WORK ITEM A:
Write out the comment thread on home energy monitoring word for word, in full.

STUDY TEXT:
=== Section Start ===

But I’ve had bad luck with the whole-house monitoring systems… first I got the Black and Decker EM100B but found that it didn’t work with my (old) meter.. then I got the BlueLine Innovations 28000, and that worked fine until it was removed by SCE a couple months later in order to install their “Smart Connect”.
Perhaps the Smart Connect will someday do the things the Sense can do (i.e. emailing when the garage door opens!), but for now, $300 is a big gamble that Sense won’t join the long list of IOT/Cloud based companies that have come and gone.
W says
Chris, just fyi: I have just had a banner pop up in my browser ranting about ‘net neutrality’ and how I can support the cause (total bull crap I’d never get behind). I know you and Dave didn’t put it there so it must be your Web hosting company. This is happening to a lot of reputable websites and it might be driving people away from your podcast too. Anyway, I’m off to listen to the podcast! 🙂 Merry Christmas.
Chris Gammell says
Nope, that was me! Merry Christmas!
David Bley says
Homes in the US are powered from a single phase, center-tapped secondary transformer that could be called 240 VCT. It is sometimes referred to as 2 phase.
Real Power in watts is equal to the voltage (RMS) times the current (RMS) times the cosine of the phase angle difference between the voltage and current. In resistive load, the phase shift is 0 and the waveforms are sinusoidal. With reactive loads there is phase shift and with non-linear loads (i.e. SMPS) the current waveform becomes non-sinusoidal.

=== Section End ===

Chart analysis data:
=== Section Start ===

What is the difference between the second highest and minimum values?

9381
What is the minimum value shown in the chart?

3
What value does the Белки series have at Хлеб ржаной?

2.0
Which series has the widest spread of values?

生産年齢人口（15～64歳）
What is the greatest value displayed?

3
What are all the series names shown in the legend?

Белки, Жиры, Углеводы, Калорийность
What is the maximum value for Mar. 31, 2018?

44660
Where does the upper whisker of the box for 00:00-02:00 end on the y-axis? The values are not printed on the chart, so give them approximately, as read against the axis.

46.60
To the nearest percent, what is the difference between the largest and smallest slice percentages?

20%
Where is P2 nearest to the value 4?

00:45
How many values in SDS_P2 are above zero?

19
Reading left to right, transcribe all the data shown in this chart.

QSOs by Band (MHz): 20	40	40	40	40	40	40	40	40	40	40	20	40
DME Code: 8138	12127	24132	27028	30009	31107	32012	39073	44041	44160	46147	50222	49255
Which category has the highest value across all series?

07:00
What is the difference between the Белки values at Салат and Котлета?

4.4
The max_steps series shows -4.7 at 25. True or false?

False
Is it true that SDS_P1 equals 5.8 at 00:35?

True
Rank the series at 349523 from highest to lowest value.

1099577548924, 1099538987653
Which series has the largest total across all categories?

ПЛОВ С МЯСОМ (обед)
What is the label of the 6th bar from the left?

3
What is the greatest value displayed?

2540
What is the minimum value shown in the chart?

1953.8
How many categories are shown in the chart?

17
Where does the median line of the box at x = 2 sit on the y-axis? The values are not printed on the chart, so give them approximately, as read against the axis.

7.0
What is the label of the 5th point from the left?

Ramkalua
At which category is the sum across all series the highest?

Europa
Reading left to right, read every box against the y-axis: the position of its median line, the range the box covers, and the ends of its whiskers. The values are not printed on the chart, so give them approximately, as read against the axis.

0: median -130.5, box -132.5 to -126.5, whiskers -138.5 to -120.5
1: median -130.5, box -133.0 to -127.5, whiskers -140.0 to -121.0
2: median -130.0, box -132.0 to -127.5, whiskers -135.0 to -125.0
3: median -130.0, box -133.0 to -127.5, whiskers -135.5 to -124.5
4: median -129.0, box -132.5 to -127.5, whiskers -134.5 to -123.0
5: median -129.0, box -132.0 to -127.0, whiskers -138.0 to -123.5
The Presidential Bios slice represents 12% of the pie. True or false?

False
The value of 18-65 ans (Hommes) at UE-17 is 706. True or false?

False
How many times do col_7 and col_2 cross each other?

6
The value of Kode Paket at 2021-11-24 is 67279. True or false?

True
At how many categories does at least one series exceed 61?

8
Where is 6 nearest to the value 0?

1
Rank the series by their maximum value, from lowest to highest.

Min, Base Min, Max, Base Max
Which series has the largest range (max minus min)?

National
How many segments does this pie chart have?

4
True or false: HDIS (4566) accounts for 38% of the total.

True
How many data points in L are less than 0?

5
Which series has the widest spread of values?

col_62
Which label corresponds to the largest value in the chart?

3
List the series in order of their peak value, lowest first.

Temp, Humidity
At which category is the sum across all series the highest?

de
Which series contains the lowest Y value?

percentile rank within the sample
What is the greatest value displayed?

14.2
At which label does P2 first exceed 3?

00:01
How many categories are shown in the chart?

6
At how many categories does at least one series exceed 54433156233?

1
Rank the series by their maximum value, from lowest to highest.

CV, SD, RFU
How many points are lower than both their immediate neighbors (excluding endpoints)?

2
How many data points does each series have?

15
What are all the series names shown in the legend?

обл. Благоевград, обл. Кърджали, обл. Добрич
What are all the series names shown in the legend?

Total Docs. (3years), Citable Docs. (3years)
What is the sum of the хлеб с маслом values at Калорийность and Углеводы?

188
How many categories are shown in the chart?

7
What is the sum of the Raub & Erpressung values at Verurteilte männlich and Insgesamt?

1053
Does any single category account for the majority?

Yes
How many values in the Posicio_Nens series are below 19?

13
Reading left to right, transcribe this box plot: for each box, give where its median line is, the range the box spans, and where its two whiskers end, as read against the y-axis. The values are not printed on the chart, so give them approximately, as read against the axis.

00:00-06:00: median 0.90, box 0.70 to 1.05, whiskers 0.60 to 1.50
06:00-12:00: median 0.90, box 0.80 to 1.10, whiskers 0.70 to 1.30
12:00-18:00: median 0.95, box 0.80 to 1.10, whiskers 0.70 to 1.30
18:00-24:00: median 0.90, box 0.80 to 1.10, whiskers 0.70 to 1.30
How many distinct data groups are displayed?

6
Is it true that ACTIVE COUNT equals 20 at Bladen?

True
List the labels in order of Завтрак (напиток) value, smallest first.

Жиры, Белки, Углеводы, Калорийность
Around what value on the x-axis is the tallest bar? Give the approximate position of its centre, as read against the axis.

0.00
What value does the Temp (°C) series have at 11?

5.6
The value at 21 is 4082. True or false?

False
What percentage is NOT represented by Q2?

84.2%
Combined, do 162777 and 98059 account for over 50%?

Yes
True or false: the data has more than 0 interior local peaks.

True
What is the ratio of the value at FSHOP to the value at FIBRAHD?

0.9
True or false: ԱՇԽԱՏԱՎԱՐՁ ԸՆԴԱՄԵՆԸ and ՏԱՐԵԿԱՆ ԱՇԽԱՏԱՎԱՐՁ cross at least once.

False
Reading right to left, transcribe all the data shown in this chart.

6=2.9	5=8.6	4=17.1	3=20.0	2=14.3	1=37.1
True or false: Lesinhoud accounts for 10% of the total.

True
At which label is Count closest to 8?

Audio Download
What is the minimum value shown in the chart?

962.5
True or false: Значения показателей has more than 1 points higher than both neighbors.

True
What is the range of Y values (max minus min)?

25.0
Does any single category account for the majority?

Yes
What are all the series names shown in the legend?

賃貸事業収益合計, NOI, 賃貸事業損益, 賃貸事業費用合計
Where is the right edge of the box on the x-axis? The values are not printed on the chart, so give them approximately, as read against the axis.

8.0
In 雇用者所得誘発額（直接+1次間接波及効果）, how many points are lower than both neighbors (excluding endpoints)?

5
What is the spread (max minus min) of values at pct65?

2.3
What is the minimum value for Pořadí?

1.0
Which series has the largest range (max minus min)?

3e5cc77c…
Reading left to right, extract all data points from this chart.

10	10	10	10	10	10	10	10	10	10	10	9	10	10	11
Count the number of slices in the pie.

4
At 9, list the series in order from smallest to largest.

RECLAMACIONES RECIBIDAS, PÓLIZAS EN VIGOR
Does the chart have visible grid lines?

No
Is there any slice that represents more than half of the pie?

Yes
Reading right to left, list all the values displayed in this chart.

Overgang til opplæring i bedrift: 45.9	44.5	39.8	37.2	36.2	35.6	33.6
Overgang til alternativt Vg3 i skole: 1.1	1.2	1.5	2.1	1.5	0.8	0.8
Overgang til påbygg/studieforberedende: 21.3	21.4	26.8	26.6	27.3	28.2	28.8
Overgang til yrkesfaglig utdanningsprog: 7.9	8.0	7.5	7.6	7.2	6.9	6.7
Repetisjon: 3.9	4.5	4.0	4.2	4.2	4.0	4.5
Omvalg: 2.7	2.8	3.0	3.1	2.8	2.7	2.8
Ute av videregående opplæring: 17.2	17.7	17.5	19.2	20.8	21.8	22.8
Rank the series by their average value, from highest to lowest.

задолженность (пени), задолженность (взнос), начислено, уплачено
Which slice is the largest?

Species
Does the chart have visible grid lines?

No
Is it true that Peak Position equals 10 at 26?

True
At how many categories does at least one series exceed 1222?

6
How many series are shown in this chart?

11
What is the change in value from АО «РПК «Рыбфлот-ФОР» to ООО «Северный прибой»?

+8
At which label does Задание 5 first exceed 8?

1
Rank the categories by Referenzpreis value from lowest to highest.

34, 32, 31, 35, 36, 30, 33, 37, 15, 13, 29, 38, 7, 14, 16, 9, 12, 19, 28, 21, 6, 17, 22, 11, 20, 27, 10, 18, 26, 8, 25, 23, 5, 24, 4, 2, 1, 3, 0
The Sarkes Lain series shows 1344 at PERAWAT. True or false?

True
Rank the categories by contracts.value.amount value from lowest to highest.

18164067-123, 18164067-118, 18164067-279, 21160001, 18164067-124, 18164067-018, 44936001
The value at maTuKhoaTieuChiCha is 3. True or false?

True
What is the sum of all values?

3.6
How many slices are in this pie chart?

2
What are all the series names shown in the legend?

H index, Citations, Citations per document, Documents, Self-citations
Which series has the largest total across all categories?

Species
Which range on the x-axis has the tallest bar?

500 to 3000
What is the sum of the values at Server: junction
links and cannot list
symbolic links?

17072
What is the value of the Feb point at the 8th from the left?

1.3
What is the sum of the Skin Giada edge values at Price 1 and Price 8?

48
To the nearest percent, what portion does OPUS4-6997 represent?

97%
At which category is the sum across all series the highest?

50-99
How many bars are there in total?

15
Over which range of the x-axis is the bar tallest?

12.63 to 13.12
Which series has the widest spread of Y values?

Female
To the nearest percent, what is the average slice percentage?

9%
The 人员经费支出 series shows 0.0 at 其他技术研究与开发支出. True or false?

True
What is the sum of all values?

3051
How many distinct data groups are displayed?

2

=== Section End ===

WORK ITEM B:
Return the rows word for word, from the first row up to and including the line with "Is it true that SDS_P1 equals 5.8 at 00:35?".

PROBLEM SOLUTION A:
But I’ve had bad luck with the whole-house monitoring systems… first I got the Black and Decker EM100B but found that it didn’t work with my (old) meter.. then I got the BlueLine Innovations 28000, and that worked fine until it was removed by SCE a couple months later in order to install their “Smart Connect”.
Perhaps the Smart Connect will someday do the things the Sense can do (i.e. emailing when the garage door opens!), but for now, $300 is a big gamble that Sense won’t join the long list of IOT/Cloud based companies that have come and gone.
W says
Chris, just fyi: I have just had a banner pop up in my browser ranting about ‘net neutrality’ and how I can support the cause (total bull crap I’d never get behind). I know you and Dave didn’t put it there so it must be your Web hosting company. This is happening to a lot of reputable websites and it might be driving people away from your podcast too. Anyway, I’m off to listen to the podcast! 🙂 Merry Christmas.
Chris Gammell says
Nope, that was me! Merry Christmas!
David Bley says
Homes in the US are powered from a single phase, center-tapped secondary transformer that could be called 240 VCT. It is sometimes referred to as 2 phase.
Real Power in watts is equal to the voltage (RMS) times the current (RMS) times the cosine of the phase angle difference between the voltage and current. In resistive load, the phase shift is 0 and the waveforms are sinusoidal. With reactive loads there is phase shift and with non-linear loads (i.e. SMPS) the current waveform becomes non-sinusoidal.

PROBLEM SOLUTION B:
What is the difference between the second highest and minimum values?

9381
What is the minimum value shown in the chart?

3
What value does the Белки series have at Хлеб ржаной?

2.0
Which series has the widest spread of values?

生産年齢人口（15～64歳）
What is the greatest value displayed?

3
What are all the series names shown in the legend?

Белки, Жиры, Углеводы, Калорийность
What is the maximum value for Mar. 31, 2018?

44660
Where does the upper whisker of the box for 00:00-02:00 end on the y-axis? The values are not printed on the chart, so give them approximately, as read against the axis.

46.60
To the nearest percent, what is the difference between the largest and smallest slice percentages?

20%
Where is P2 nearest to the value 4?

00:45
How many values in SDS_P2 are above zero?

19
Reading left to right, transcribe all the data shown in this chart.

QSOs by Band (MHz): 20	40	40	40	40	40	40	40	40	40	40	20	40
DME Code: 8138	12127	24132	27028	30009	31107	32012	39073	44041	44160	46147	50222	49255
Which category has the highest value across all series?

07:00
What is the difference between the Белки values at Салат and Котлета?

4.4
The max_steps series shows -4.7 at 25. True or false?

False
Is it true that SDS_P1 equals 5.8 at 00:35?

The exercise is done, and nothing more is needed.